Start of DOCUMENT EXTRACT
Goal: Execute the schema-optimization workflow end-to-end and understand how all components work together.
Time: 20 minutes
Prerequisites:
- Read GUIDE-00-START-HERE.md
- Basic familiarity with bash and JSON
- How to invoke the orchestrator
- How phases chain together
- How validation gates work
- How verification scripts run
- How to inspect session outputs
Create a mock BigQuery schema export:
cd workspace/lab/schema-optimization/
# Create test input directory
mkdir -p test-data/
# Create sample schema file
cat > test-data/users.json <<'EOF'
{
"table": "users",
"schema": [
{"name": "id", "type": "INTEGER", "mode": "REQUIRED"},
{"name": "email", "type": "STRING", "mode": "REQUIRED"},
{"name": "created_at", "type": "TIMESTAMP", "mode": "REQUIRED"},
{"name": "legacy_id", "type": "STRING", "mode": "NULLABLE"},
{"name": "old_email", "type": "STRING", "mode": "NULLABLE"},
{"name": "deprecated_field", "type": "STRING", "mode": "NULLABLE"},
{"name": "notes", "type": "STRING", "mode": "NULLABLE"}
]
}
EOF
cat > test-data/orders.json <<'EOF'
{
"table": "orders",
"schema": [
{"name": "id", "type": "INTEGER", "mode": "REQUIRED"},
{"name": "user_id", "type": "INTEGER", "mode": "REQUIRED"},
{"name": "total", "type": "FLOAT", "mode": "REQUIRED"},
{"name": "created_at", "type": "TIMESTAMP", "mode": "REQUIRED"},
{"name": "temp_flag", "type": "BOOLEAN", "mode": "NULLABLE"},
{"name": "internal_notes", "type": "STRING", "mode": "NULLABLE"}
]
}
EOF
echo "✅ Test data created in test-data/"Before running the full workflow, verify the script works:
# Run script
./scripts/analyze_field_utilization.sh test-data/ test-output/
# Check output
cat test-output/field_utilization_report.json | jq .
# Verify structure
jq '.results.field_usage_breakdown.unused_fields' test-output/field_utilization_report.jsonExpected:
- Script completes without errors
- JSON output is valid
- Lists unused fields (legacy_id, old_email, deprecated_field, temp_flag)
End of DOCUMENT EXTRACT
Start of EXTRACTED MATERIAL
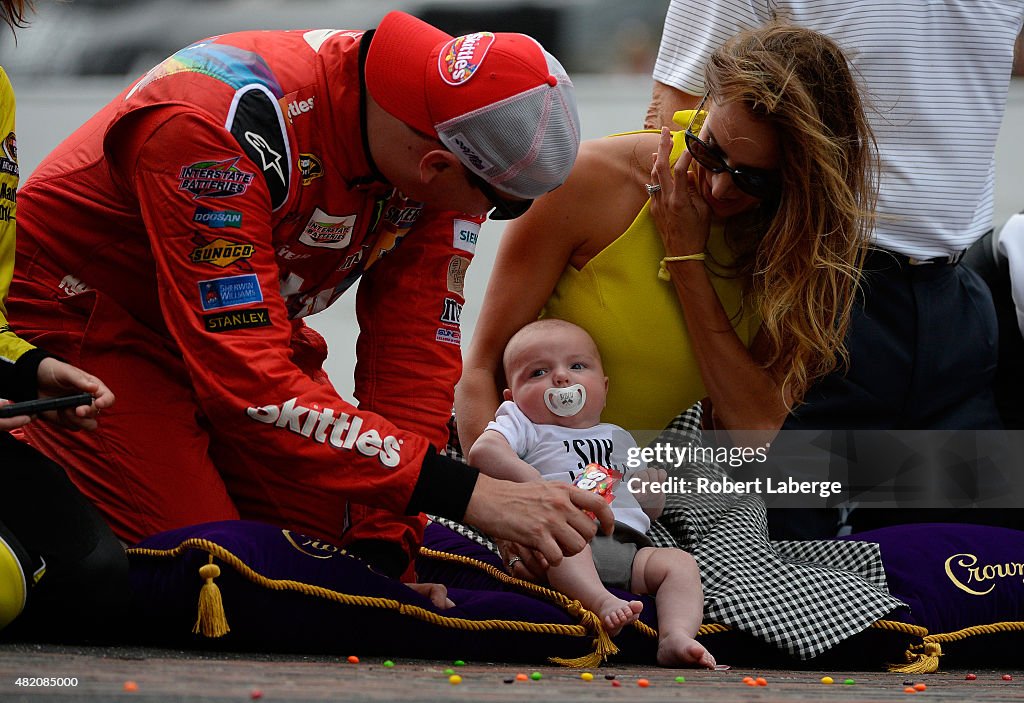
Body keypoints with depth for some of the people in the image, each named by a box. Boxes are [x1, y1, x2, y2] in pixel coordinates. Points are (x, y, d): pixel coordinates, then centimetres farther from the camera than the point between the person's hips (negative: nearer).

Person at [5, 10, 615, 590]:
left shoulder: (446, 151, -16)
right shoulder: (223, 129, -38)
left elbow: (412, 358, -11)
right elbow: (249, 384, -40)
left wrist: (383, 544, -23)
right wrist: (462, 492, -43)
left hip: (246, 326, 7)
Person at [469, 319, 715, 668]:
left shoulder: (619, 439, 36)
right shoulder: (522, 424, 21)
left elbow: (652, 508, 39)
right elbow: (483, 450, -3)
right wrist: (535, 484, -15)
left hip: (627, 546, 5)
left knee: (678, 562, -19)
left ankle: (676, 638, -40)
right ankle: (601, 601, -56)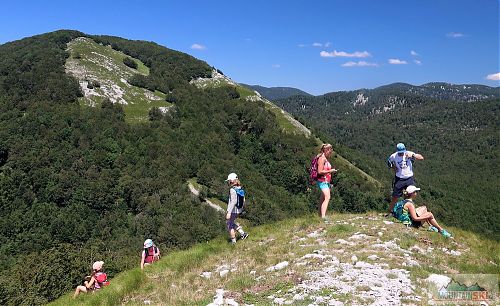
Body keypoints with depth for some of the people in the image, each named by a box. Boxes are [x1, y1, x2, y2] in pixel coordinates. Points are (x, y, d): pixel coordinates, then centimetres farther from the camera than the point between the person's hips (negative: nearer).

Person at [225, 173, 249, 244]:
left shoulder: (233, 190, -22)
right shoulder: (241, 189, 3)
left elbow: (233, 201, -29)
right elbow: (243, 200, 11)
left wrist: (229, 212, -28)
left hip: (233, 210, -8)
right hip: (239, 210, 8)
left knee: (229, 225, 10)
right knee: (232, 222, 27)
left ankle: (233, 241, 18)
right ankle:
End of EXTRACTED MATERIAL
Start of EXTRACTED MATERIAL
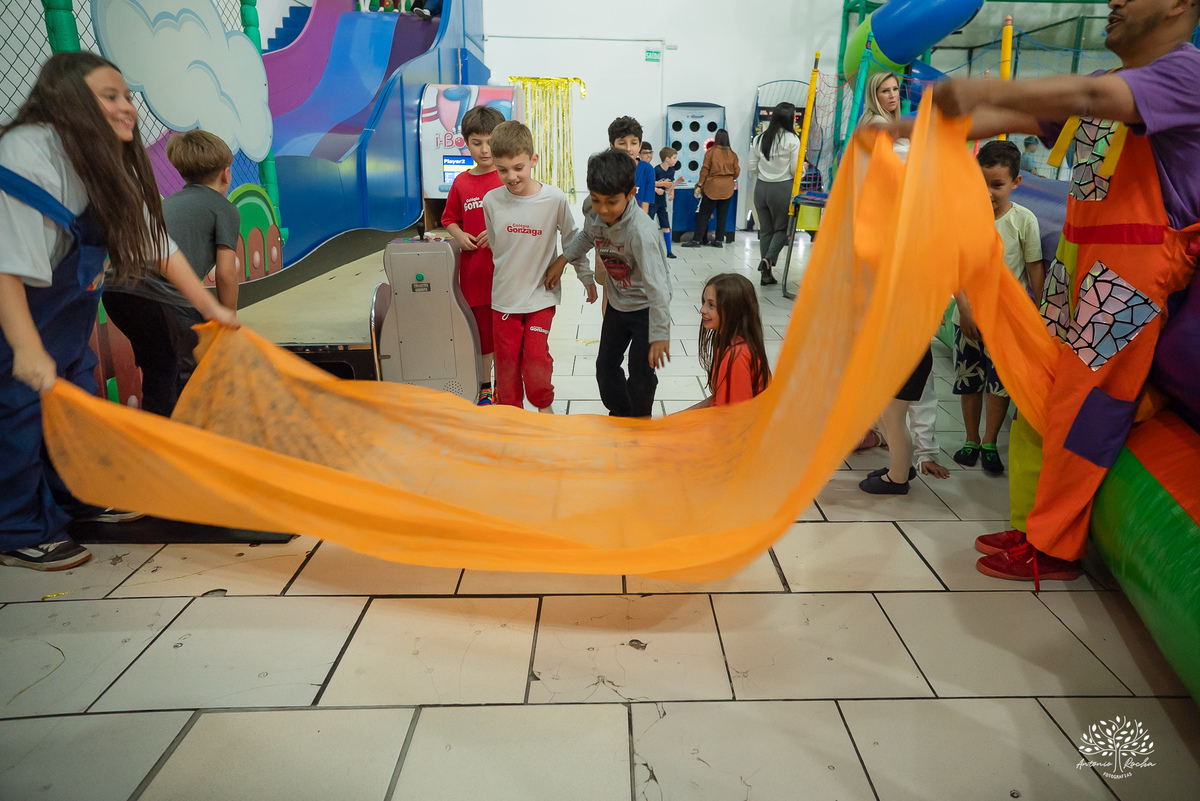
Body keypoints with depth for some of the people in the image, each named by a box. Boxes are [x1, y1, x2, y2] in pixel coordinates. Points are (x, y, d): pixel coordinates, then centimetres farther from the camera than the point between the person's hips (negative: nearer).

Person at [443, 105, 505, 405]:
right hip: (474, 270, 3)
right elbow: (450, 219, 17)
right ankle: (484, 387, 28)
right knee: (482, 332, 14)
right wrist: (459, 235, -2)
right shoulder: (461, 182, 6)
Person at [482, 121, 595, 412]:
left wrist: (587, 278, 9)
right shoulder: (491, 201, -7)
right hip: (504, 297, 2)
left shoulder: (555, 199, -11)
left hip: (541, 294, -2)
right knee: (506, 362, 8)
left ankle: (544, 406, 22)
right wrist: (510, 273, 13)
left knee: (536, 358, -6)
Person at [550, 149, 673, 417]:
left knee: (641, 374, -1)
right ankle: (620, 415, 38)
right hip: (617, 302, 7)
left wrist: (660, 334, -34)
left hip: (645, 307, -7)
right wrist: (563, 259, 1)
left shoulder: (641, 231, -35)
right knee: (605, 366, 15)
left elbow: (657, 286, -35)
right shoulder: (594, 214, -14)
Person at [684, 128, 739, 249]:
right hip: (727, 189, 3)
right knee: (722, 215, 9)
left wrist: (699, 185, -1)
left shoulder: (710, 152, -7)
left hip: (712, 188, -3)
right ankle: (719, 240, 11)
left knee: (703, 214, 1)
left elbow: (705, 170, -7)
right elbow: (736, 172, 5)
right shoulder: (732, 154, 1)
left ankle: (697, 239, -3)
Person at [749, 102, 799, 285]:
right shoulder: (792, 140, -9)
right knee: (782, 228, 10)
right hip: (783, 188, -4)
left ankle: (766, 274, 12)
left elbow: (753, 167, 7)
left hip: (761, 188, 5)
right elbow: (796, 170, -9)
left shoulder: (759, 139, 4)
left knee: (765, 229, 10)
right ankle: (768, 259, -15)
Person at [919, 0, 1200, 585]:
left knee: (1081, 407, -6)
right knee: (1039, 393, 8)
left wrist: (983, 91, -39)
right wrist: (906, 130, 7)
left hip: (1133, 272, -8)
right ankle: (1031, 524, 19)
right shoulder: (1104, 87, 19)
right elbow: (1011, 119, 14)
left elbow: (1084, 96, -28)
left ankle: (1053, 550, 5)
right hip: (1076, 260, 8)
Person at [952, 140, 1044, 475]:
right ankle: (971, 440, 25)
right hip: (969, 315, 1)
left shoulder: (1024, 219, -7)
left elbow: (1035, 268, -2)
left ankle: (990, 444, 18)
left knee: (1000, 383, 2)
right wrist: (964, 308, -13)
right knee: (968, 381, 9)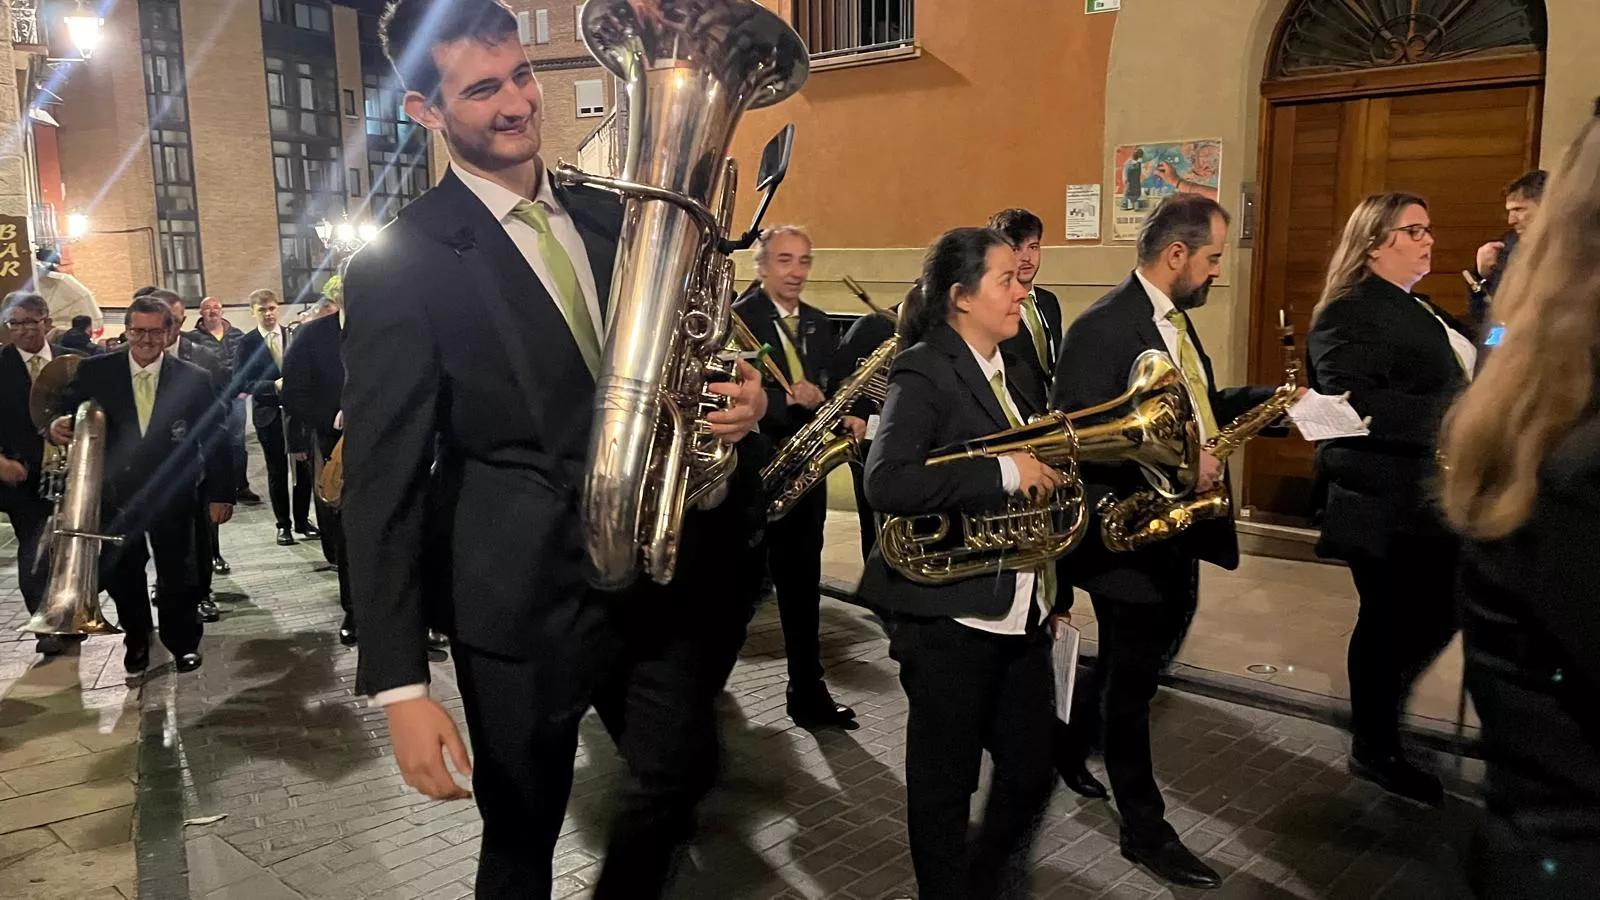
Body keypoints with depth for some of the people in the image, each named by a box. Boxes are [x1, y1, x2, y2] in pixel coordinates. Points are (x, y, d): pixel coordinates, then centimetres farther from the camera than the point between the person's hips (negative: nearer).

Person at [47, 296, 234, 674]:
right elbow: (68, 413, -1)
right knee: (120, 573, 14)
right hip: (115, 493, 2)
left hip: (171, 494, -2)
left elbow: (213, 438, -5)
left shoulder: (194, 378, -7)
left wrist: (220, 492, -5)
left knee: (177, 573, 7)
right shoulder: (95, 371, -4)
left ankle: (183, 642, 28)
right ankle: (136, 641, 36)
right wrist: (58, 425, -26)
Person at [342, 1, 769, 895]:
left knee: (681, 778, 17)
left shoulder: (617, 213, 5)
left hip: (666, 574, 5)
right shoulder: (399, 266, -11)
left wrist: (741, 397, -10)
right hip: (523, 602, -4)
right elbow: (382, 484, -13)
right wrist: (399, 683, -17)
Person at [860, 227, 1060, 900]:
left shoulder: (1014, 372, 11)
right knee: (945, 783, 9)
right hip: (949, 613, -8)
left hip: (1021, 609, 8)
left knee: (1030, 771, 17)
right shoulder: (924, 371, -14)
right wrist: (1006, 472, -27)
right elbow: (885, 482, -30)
End of EXTRACTED MATERIAL
EXERCISE: Retype the part of the schema-optimization tutorial above between "# Verify structure" and "old_email, deprecated_field, temp_flag)", inclusive.

RESPONSE AREA:
# Verify structure
jq '.results.field_usage_breakdown.unused_fields' test-output/field_utilization_report.jsonExpected:
- Script completes without errors
- JSON output is valid
- Lists unused fields (legacy_id, old_email, deprecated_field, temp_flag)